Tips for Creating Categories

In order to help you create better categories, you can review some tips that can help you make decisions on your approach.

Tips on Category-to-Response Ratio

When codes are created for a closed-end question, such as "When was the last time you visited our outlet store?", the categories into which the responses fall should be mutually exclusive and exhaustive. That principle does not necessarily apply to qualitative text analysis, for at least two reasons:

• First, a general rule of thumb says that the longer the text record, the more distinct the ideas and opinions expressed. Thus, the chances that a record can be assigned multiple categories is greatly increased.

• Second, often there are various ways to group and interpret text records that are not logically separate. In the case of a survey with an open-ended question about the respondent's political beliefs, we could create categories, such as Liberal and Conservative, or Republican and Democrat, as well as more specific categories, such as Socially Liberal, Fiscally Conservative, and so forth. These categories do not have to be mutually exclusive and exhaustive.

Tips on Number of Categories to Create

Except in the case of an extremely simple open-ended question, it is never intuitively obvious how many categories to create. The number of categories is not really an issue of concern. Instead, category creation should flow directly from the data—as you see something interesting with respect to the objectives of this survey, you can create a category to represent those attitudes and ideas.

• Category frequency. For a category to be useful, it has to contain a minimum number of records. One or two records may include something quite intriguing, but if they are one or two out of 1,000 records, the information they contain may not be frequent enough in the population to be practically useful.

• Complexity. The more categories you create, the more information you have to review and summarize after completing the analysis. However, too many categories, while adding complexity, may not add useful detail.

Unfortunately, there are no rules for determining how many categories are too many or for determining the minimum number of records per category. You will have to make such determinations based on the demands of your particular situation.

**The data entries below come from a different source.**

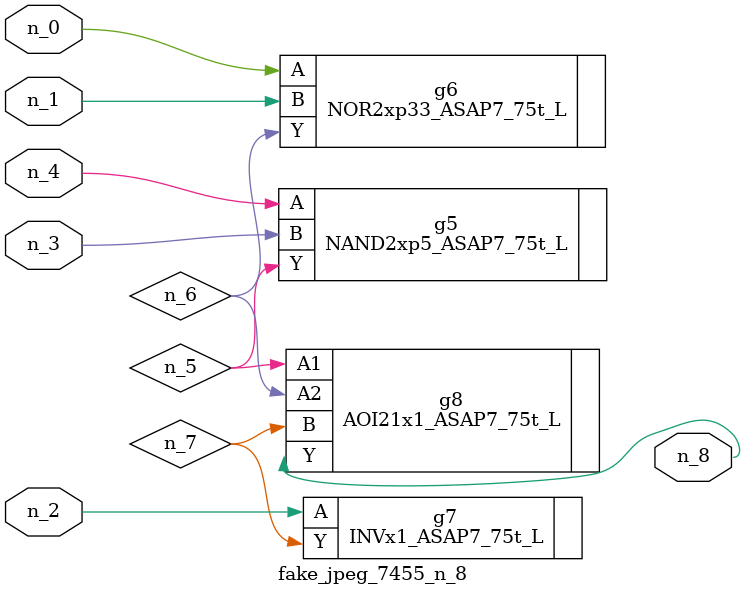
<source format=v>
module fake_jpeg_7455_n_8 (n_3, n_2, n_1, n_0, n_4, n_8);

input n_3;
input n_2;
input n_1;
input n_0;
input n_4;

output n_8;

wire n_6;
wire n_5;
wire n_7;

NAND2xp5_ASAP7_75t_L g5 ( 
.A(n_4),
.B(n_3),
.Y(n_5)
);

NOR2xp33_ASAP7_75t_L g6 ( 
.A(n_0),
.B(n_1),
.Y(n_6)
);

INVx1_ASAP7_75t_L g7 ( 
.A(n_2),
.Y(n_7)
);

AOI21x1_ASAP7_75t_L g8 ( 
.A1(n_5),
.A2(n_6),
.B(n_7),
.Y(n_8)
);


endmodule
</source>
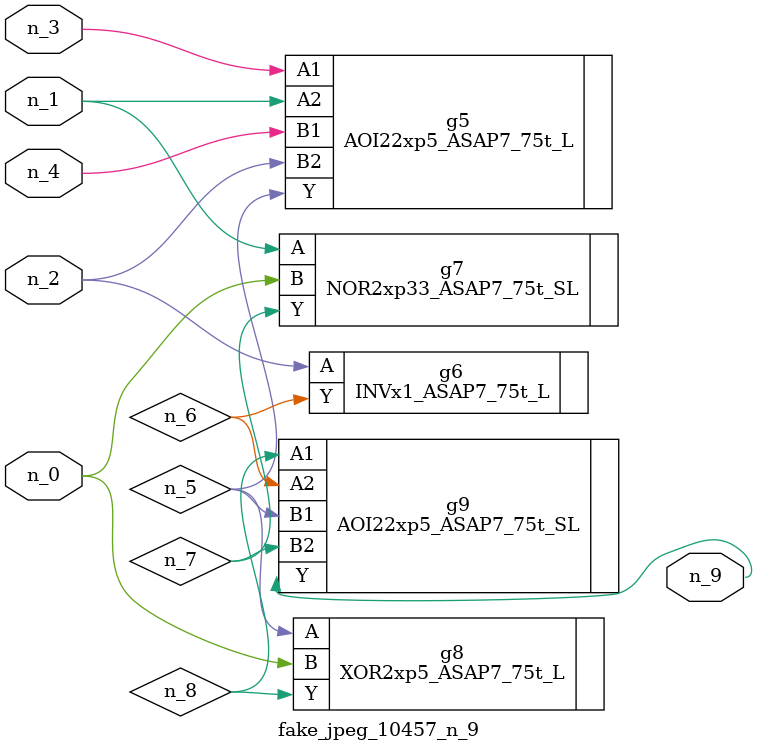
<source format=v>
module fake_jpeg_10457_n_9 (n_3, n_2, n_1, n_0, n_4, n_9);

input n_3;
input n_2;
input n_1;
input n_0;
input n_4;

output n_9;

wire n_8;
wire n_6;
wire n_5;
wire n_7;

AOI22xp5_ASAP7_75t_L g5 ( 
.A1(n_3),
.A2(n_1),
.B1(n_4),
.B2(n_2),
.Y(n_5)
);

INVx1_ASAP7_75t_L g6 ( 
.A(n_2),
.Y(n_6)
);

NOR2xp33_ASAP7_75t_SL g7 ( 
.A(n_1),
.B(n_0),
.Y(n_7)
);

XOR2xp5_ASAP7_75t_L g8 ( 
.A(n_5),
.B(n_0),
.Y(n_8)
);

AOI22xp5_ASAP7_75t_SL g9 ( 
.A1(n_8),
.A2(n_6),
.B1(n_5),
.B2(n_7),
.Y(n_9)
);


endmodule
</source>
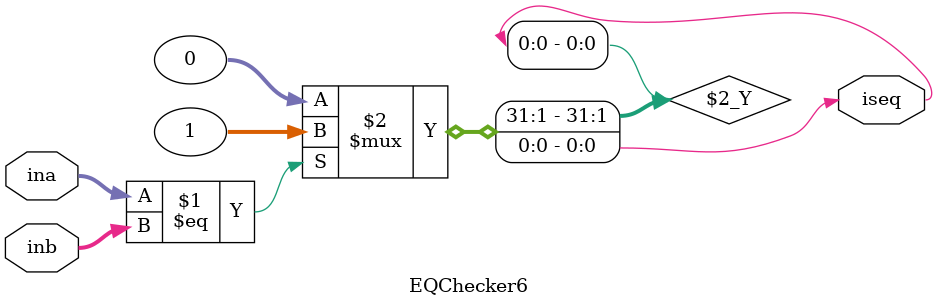
<source format=v>
module EQChecker6( ina, inb, iseq );
  input[5:0] ina, inb;
  output iseq;
  
  assign iseq = (ina == inb) ? 1 : 0;
  
endmodule
</source>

We can, however, offer advice about where to start. Although the number of categories should not be excessive, in the early stages of the analysis it is better to have too many rather than too few categories. It is easier to group categories that are relatively similar than to split off cases into new categories, so a strategy of working from more to fewer categories is usually the best practice. Given the iterative nature of text mining and the ease with which it can be accomplished with this software program, building more categories is acceptable at the start.